As the daughter of a wealthy mechanic, she had a privileged childhood and when she got married to her partner, Siriarshan, her family settled a hefty dowry, which included a seven-bedroom home.

However, both of her parents died after the wedding, leaving Jega in a vulnerable position.

Before Lochana was born, Siriarshan abandoned his young family for another woman. He also sold everything Jega brought into the marriage.

As she attempted to track down Siriarshan and claim child support, Jega was housebound with her infant and relied on handouts from her relatives, existing on as little as 500 rupees, or $3, a month.

During that time, she and Lochana ate nothing but lentils ground and boiled into a thin soup.  

“As a girl, I didn’t know sorrow,” Jega tells Al Jazeera. “I lived like a queen. I only understood poverty after this man left us.”

A decade later, Jega is now independent.

She receives Rs5,000 ($30) per month in alimony and supplements this with the income from her pink tuk-tuk.

Jega drives it daily, but her passengers are never single men or men in groups.

She offers transport to children, women or families.

Mary, left, pictured with tuk-tuk rider Jega [Smriti Daniel/Al Jazeera]

Having ridden for just a few months, she already earns enough to pay for the tuk-tuk’s daily rental and fuel costs, and still has some extra money. 
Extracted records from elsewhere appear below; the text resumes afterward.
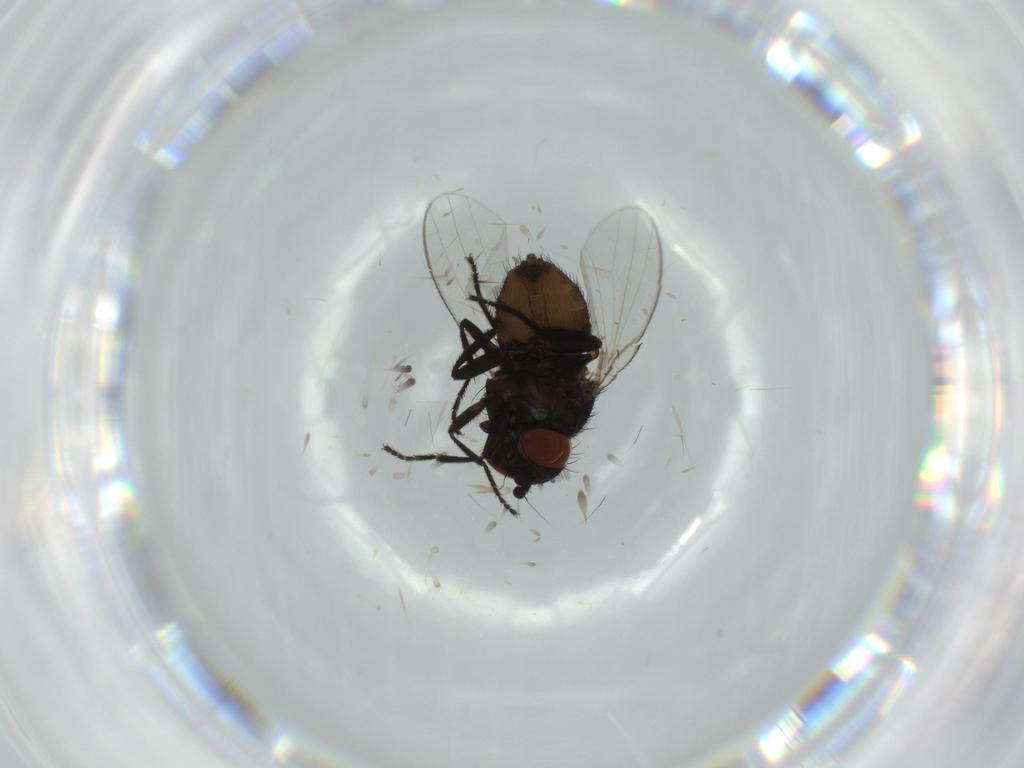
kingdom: Animalia
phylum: Arthropoda
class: Insecta
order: Diptera
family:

The little car belongs to the Rosie May Foundation, an organisation which leased it to Jega at a nominal rate after helping her get her licence.

But the scheme is not charity: drivers pay for training and the money they pay to rent the tuk-tuks goes towards maintenance.
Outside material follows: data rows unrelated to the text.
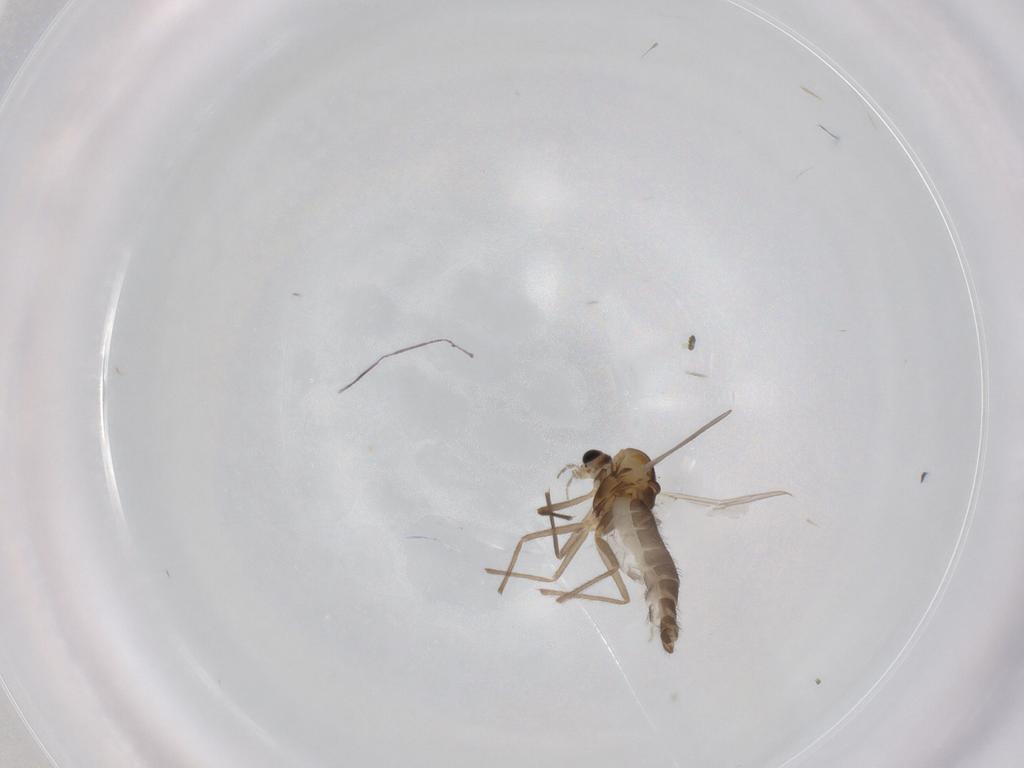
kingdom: Animalia
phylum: Arthropoda
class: Insecta
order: Diptera
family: Chironomidae
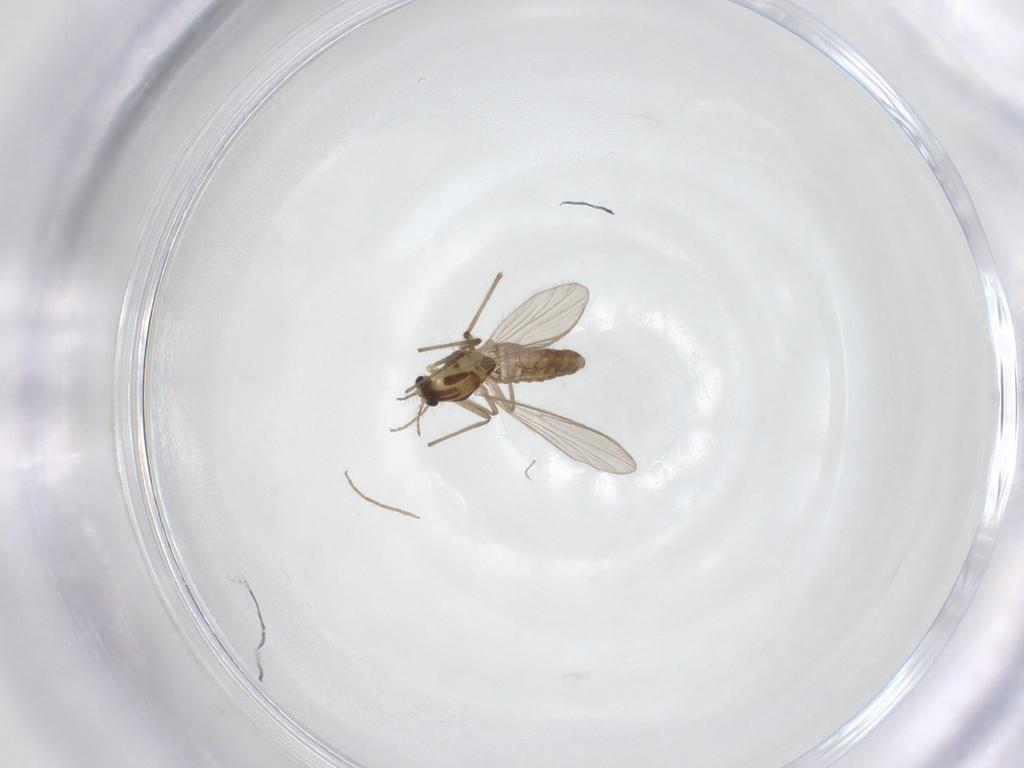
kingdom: Animalia
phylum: Arthropoda
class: Insecta
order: Diptera
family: Chironomidae
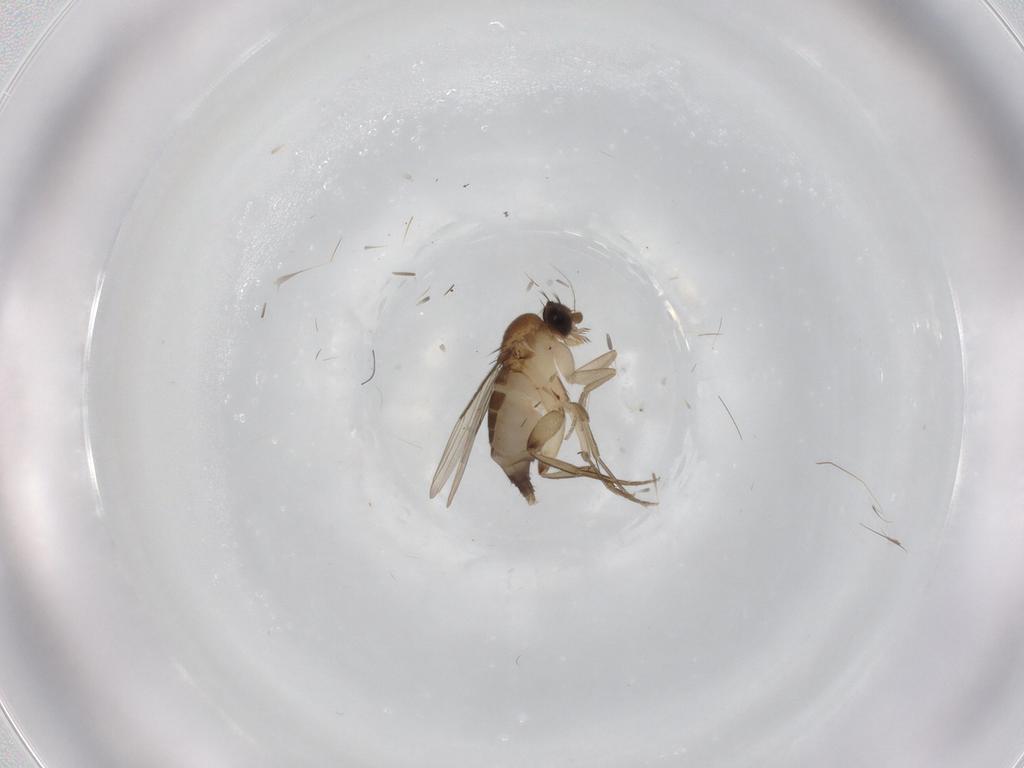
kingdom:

It is one of several programmes by the organisation which supports children and single mothers in Sri Lanka and Nepal.

Project manager Ramani Samarasinghe says the women are referred by social services or police, and that they tend to be in difficult personal circumstances.

“Often, the man is the sole breadwinner in the family and suddenly when he goes, the wife feels lost,” she says.
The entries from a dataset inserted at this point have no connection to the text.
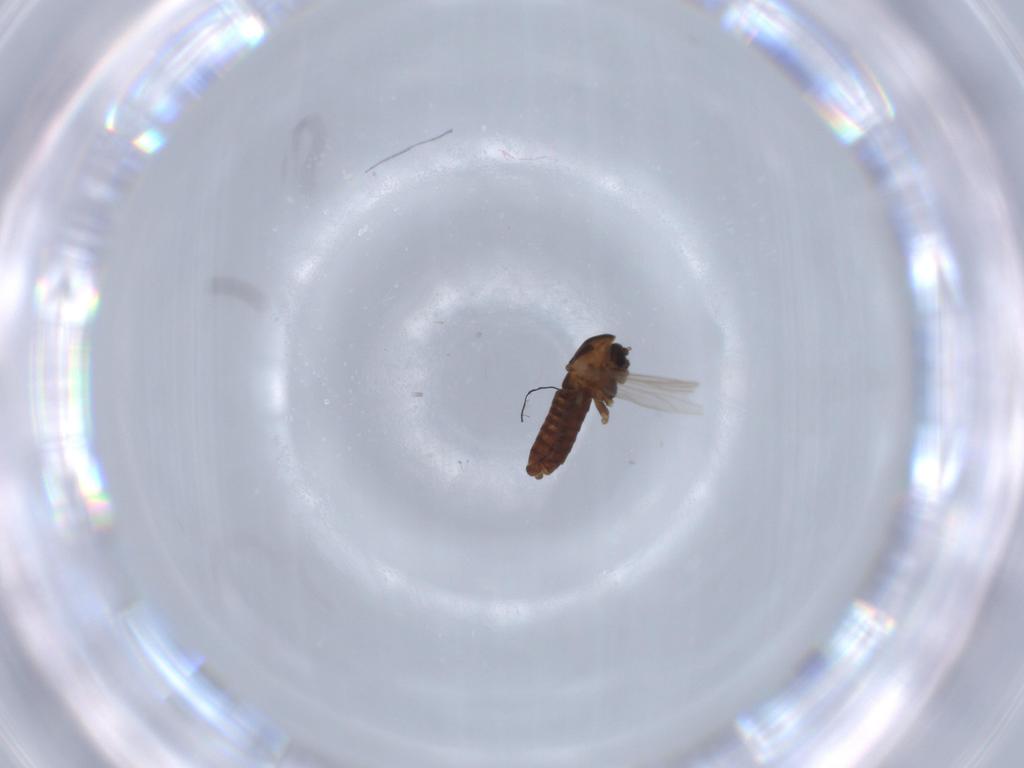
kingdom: Animalia
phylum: Arthropoda
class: Insecta
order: Diptera
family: Chironomidae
According to the Household Income and Expenditure Survey 2016, just 25.8 percent, or 1.4 million households, are headed by women. 

In Jega’s experience, social attitudes are discriminatory.

“When they see a single woman, the community always tries to suppress you,” she says, adding she worries for her physical safety.

On public transport, “men will come and poke you or say things to you”, she explains, describing routine harassment.

United Nations Population Fund study in March 2017 that found 90 percent of Sri Lankan women endure sexual harassment on public transport

None of this is news to Deepthi Priyadarshini, a 52-year-old widow who also drives a pink tuk-tuk.

Sri Lanka can be a very difficult place for a woman alone. Mothers are not always happy to send their children alone in a tuk-tuk with a male driver.

Deepthi Priyadarshini, tuk-tuk driver

She misses her husband of 20 years and worries about her daughter’s safety. Men from the neighbourhood, she claims, knock on the door asking for sexual favours.

“Sri Lanka can be a very difficult place for a woman alone,” she says.

She began riding in January.

“Mothers are not always happy to send their children alone in a tuk-tuk with a male driver.”

In less than half a year, she has already secured 10 regular clients.

“Their parents know I take care of them like a mother,” she says.

The foundation was named after 10-year-old Rosie May, a British girl who was murdered by a 17-year-old boy she knew, at a Christmas party in Leicestershire in 2003.

Her parents Mary and Graham Storrie set up the organisation.

“We realised we knew the full pain of what it was like to lose a child, and this gave us the empathy we needed to be able to do this work,” says Mary.

There are now nine tuk-tuks out on Sri Lanka’s roads.

But one of the biggest challenges has been finding women to enter a male-dominated field.

“We need people who are willing to step out of their comfort zones,” says Mary.

On March 8, International Women’s Day, the women took the tuk-tuks out on a parade to mark.

Deepthi smiled and waved as they drove through small towns crowded with tourists.

“Just seeing us, just seeing our success,” she says, “will change people’s minds about what women can do.”